Miss Peregrine’s Home for Peculiar Children is whimsically Burton
Peculiarity at its uber best! That, my readers, is Tim Burton for you. I don’t need to introduce him; a pure genius oddball, period. Maestro of everything that is bizarre, crazy and wonderfully strange, all at the very same time. My first ever Burton experience was the quirkily magical Edward Scissorhands (1990). It is only Burton who in this bittersweet flick could have infested every possible human emotion in an entertaining eerie -esque way. Since then, I never missed any of his ventures, though there have many hits and misses in between.
And this time round too, I was enthusiastically yet warily waiting for a mind twist by his latest gaggle of eccentricity in Miss Peregrine’s Home for Peculiar Children.
Adapted from Ransom Riggs’s popular trilogy of the adult bestseller, the first of a hopeful franchise, Miss Peregrine’s Home for Peculiar Children is a typical Tim Burton fantasia, not at all short on the weirdness and the nuttiness which he is fêted for. It is adapted by Jane Goldman, more known for her share of fame in Kick-Ass (2010), X-Men: First Class (2011) and Kingsman: The Secret Service (2014).
A bit complex, I must add, which is nothing new if you are an avid Burton follower, the plot revolves around a dorky teen Jake Portman (Asa Butterfield) who grew up listening to the childhood fables relived by his grandfather Abraham (Terence Stamp). These stories involve a bunch of mutated kids with some unusual and peculiar super powers.
After witnessing his grandfather’s sudden and mysterious murder by an unknown creature, Jake is left traumatised and seeks therapy to clear his head. He then stumbles upon some bizarre palimpsest further clueing his decision to visit the isolated island associated with his grandpa’s tales.
He finally hunts down the home of these mysterious children, run by the falcon-transforming Miss Peregrine played by Eva Green. The house is nothing ordinary to say the least, trapped in a time loop on a one fine madding day in 1943. The younger charges of Miss Peregrine aptly known as “the peculiars” are all but odd. These children have quite intriguing magical powers à la our X-Men super heroes, such as invisibility and weightlessness to the grotesque power to host bees inside the belly!
However, I felt Burton could have spent some more time on developing these somewhat empty characters, but once he frantically gets to that point, the stimulating story and the commendably strong performance of Eva Green takes over.

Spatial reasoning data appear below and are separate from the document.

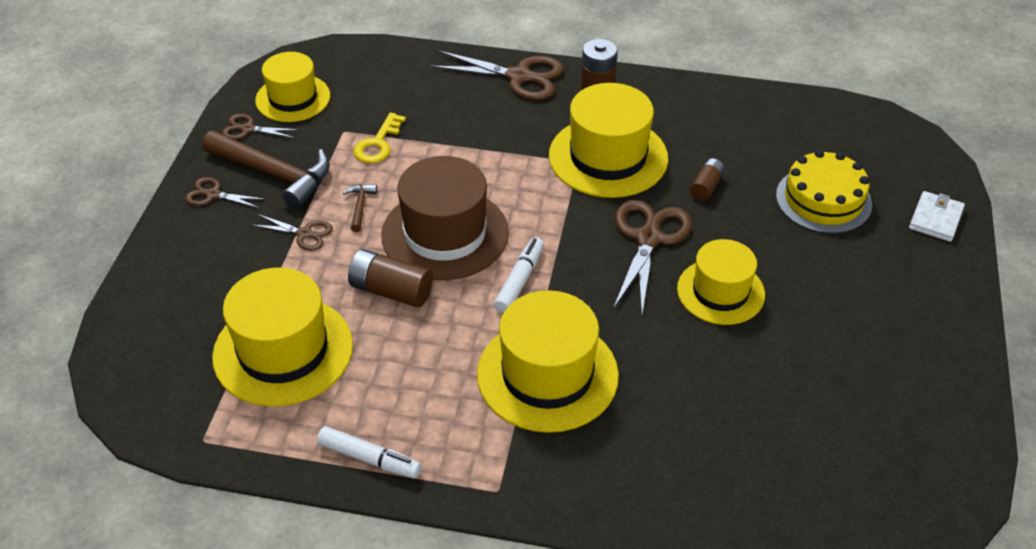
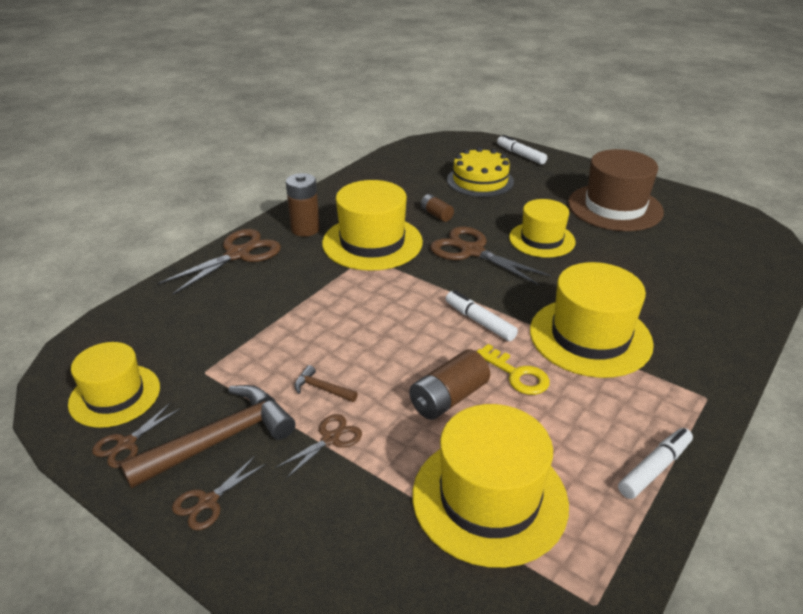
camera: 65 degrees left, 10 degrees down
(378, 144) = (245, 354): yellow key -> yellow key (517, 374)
(445, 234) = (397, 346): brown hat -> brown hat (615, 207)
(935, 219) = (520, 155): white wallet -> white marker

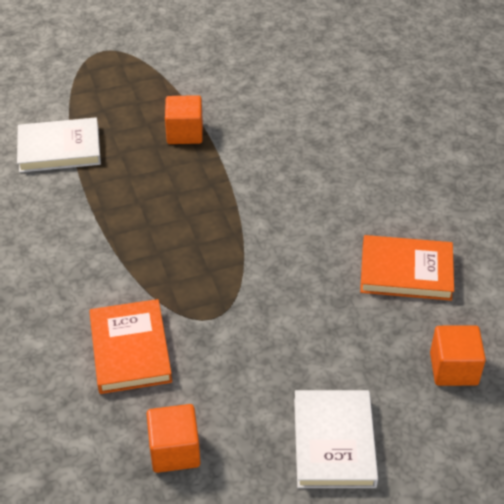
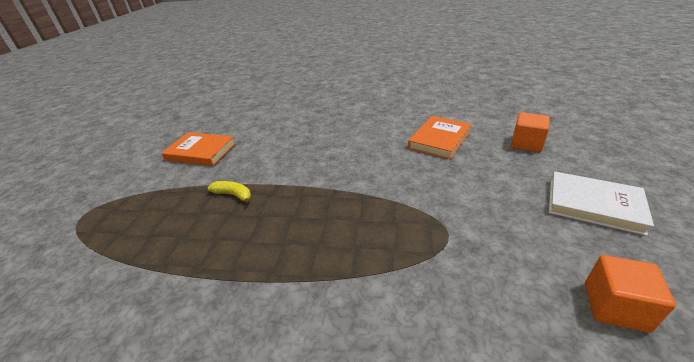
camera: 60 degrees left, 10 degrees down
(59, 149) = (159, 284): white book -> none
(130, 349) = (471, 304): orange book -> orange book (201, 152)
(185, 133) = (234, 195): orange cube -> yellow banana

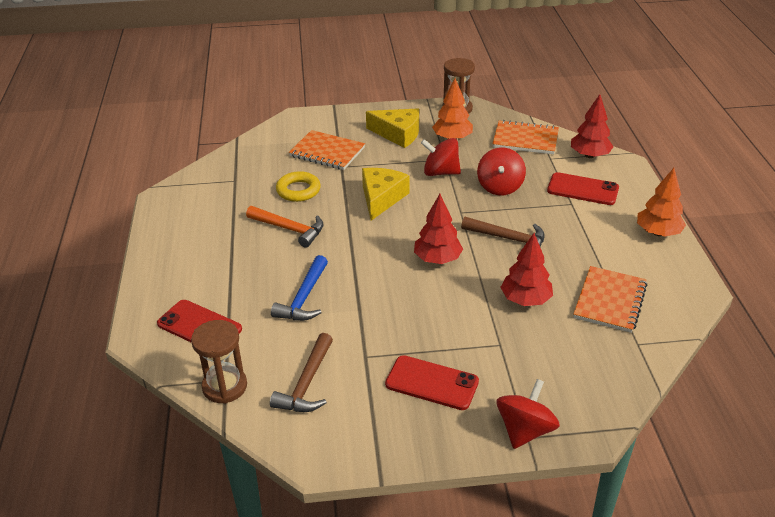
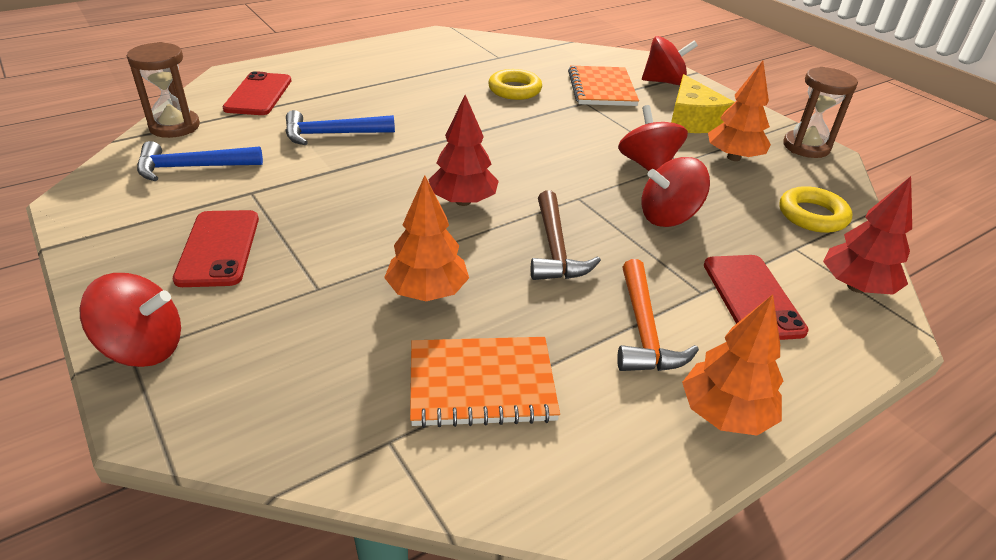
camera: 60 degrees right, 0 degrees up
(290, 229) = (443, 101): orange hammer -> orange hammer (644, 330)
(307, 384) = (192, 167): brown hammer -> blue hammer
(338, 123) = (664, 82): none -> red spinning top
(381, 198) = (550, 138): yellow cheese -> none
(525, 139) = (812, 215): orange notebook -> yellow ring
(525, 300) = (427, 292): red tree -> orange tree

Although I found the movie filled with many fascinating visual awes, I couldn’t hold on to much of the plot till the half mark until the introduction of the monstrous eye feeding villain Barron, wonderfully played by Samuel L Jackson, leading the team of “peculiars” gone bad. The prolonged pace of the movie did test my patience to be honest, but it never bored me with its unique characters and the dark but captivating storyline.
I wouldn’t dare divulge more to spoil the movie for you, but for those diehard Burton fans, all I can say is that the movie is a fitting blend of Burton’s whimsically aesthetic directing and the eccentric storyline of Miss Peregrine’s Home for Peculiar Children.